As the day grows colder, Sugrue and I descend farther down Germantown Avenue. We pass the home of 19th-century novelist Owen Wister and a tiny park named for the early portraitist Gilbert Stuart. There are vintage 1940s storefront signs and there’s the crumbling mill of the Samson Pattern Company. One store advertises imported Muslim oils. Another sells Islamic books. Men—every one of them African-American—wear beards and calf-length robes. Women have covered themselves in black headscarves and long dresses. A block later, we come to Freedom Square; here, in 1688, Daniel Pastorius and other German Quakers, who had sought in William Penn’s colony religious freedom, declared their opposition to slavery. In 1992, hoping to catalyze economic development, the Germantown Housing Development Corporation turned the corner into a strip mall called Freedom Square. Today, it feels lifeless and dangerous. As we walk through the large parking lot, Sugrue observes, “Even the beer distributor is closed. The screen is down on the windows. This is sad.”

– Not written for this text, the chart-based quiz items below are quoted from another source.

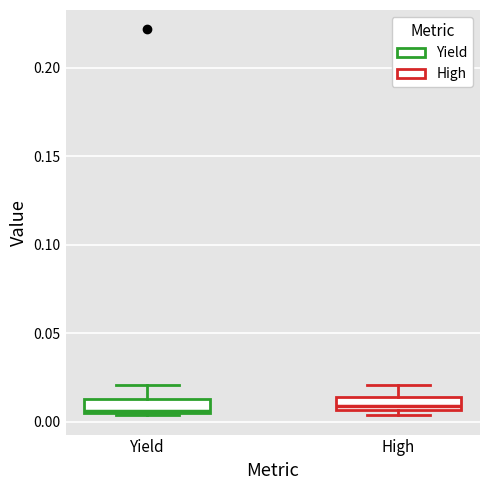

Where does the median line of the box for High sit on the y-axis? The values are not printed on the chart, so give them approximately, as read against the axis.

0.010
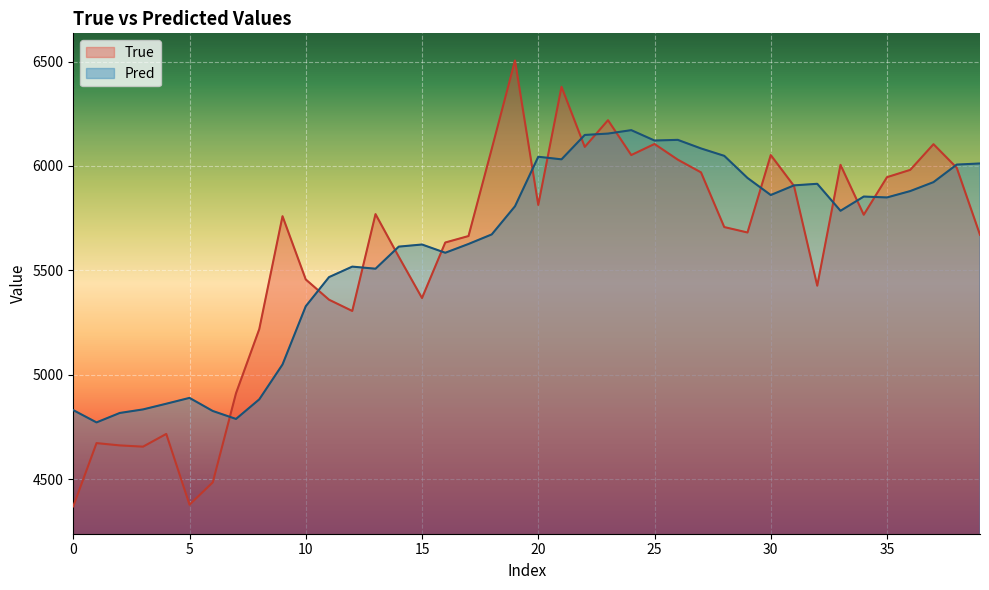

Rank the series by their maximum value, from highest to lowest.

True, Pred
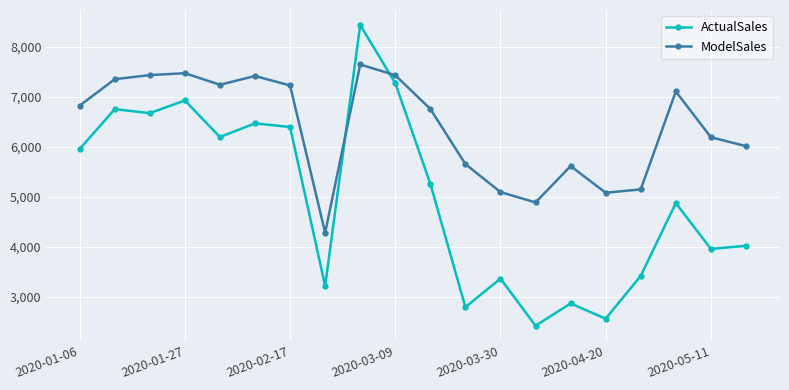

Which series has the widest spread of values?

ActualSales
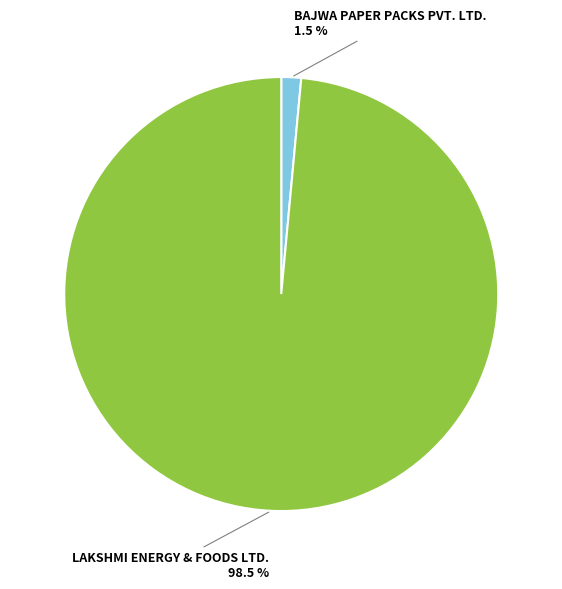

Does any single category account for the majority?

Yes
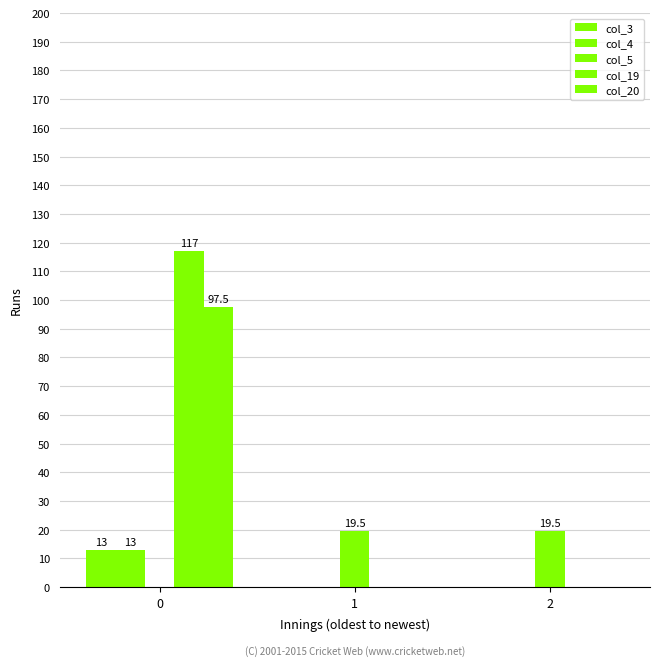

What is the difference between the col_3 values at 0 and 1?

13.0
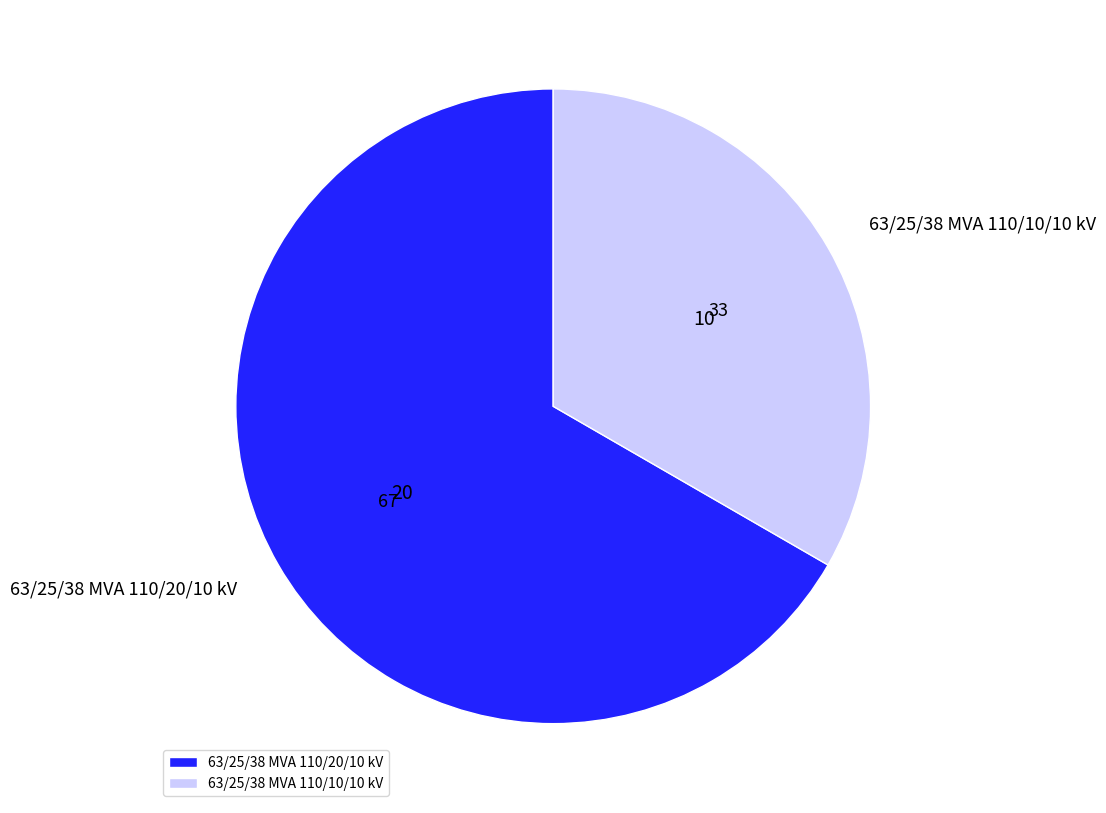

Which has a higher value, 63/25/38 MVA 110/20/10 kV or 63/25/38 MVA 110/10/10 kV?

63/25/38 MVA 110/20/10 kV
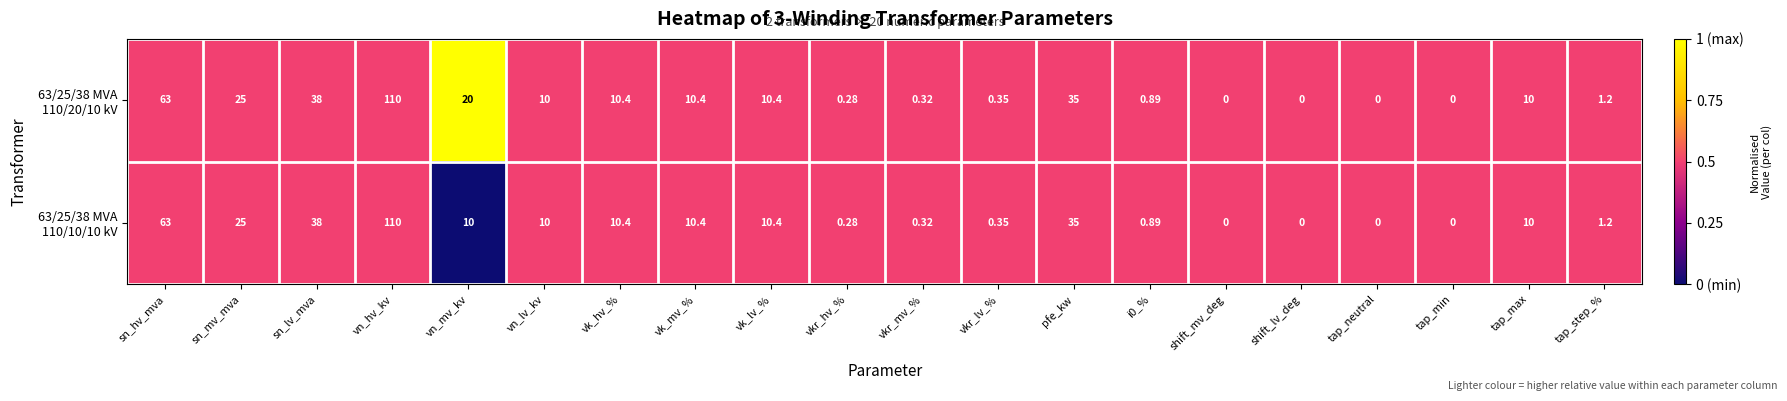

At which category is the sum across all series the highest?

vn_hv_kv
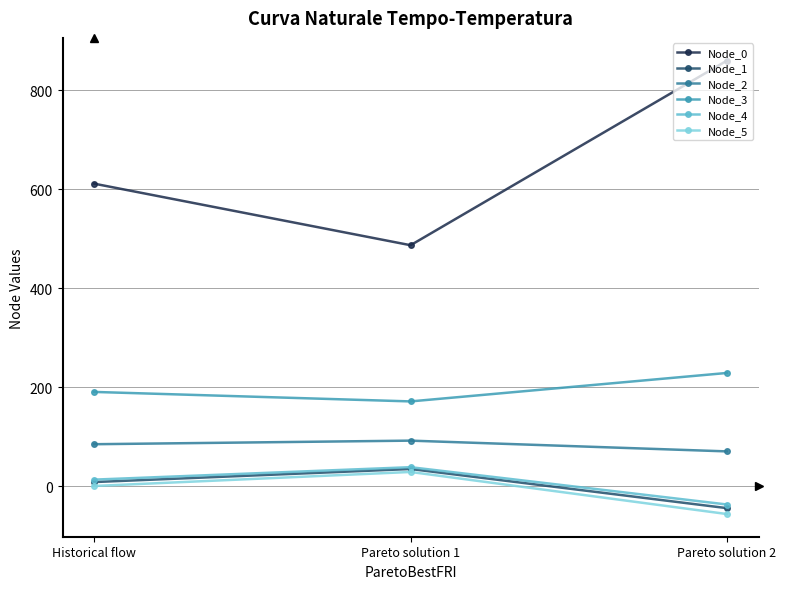

How many values in the Node_2 series are below 84?

1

When I return, alone, a few weeks later, this lower section of Germantown Avenue is being reconstructed. A new street bed will be laid, new trolley tracks, curbs, and cobblestones. Construction workers, union employees of a local contractor, swarm the street. Not one, of perhaps two dozen in all, is African-American. It is a bewildering scene, tension palpable. But Sugrue is my steady, and relentless, companion here.

From Origins:

Ten years after the onset of the national civil rights movement, and eight years after Michigan passed a statewide Fair Employment Practices act, blacks remained effectively shut out of well-paying, skilled, and unionized jobs in the construction trades.

That was 1963, Detroit. This is Philadelphia, 2009. “You can’t help but feel the force of segregation, notice it at every level,” observes Sugrue. “At least let’s be honest about it.”


Nathaniel Popkin C’91 GCP’95 is a 2009 PA Council on the Arts Fellow.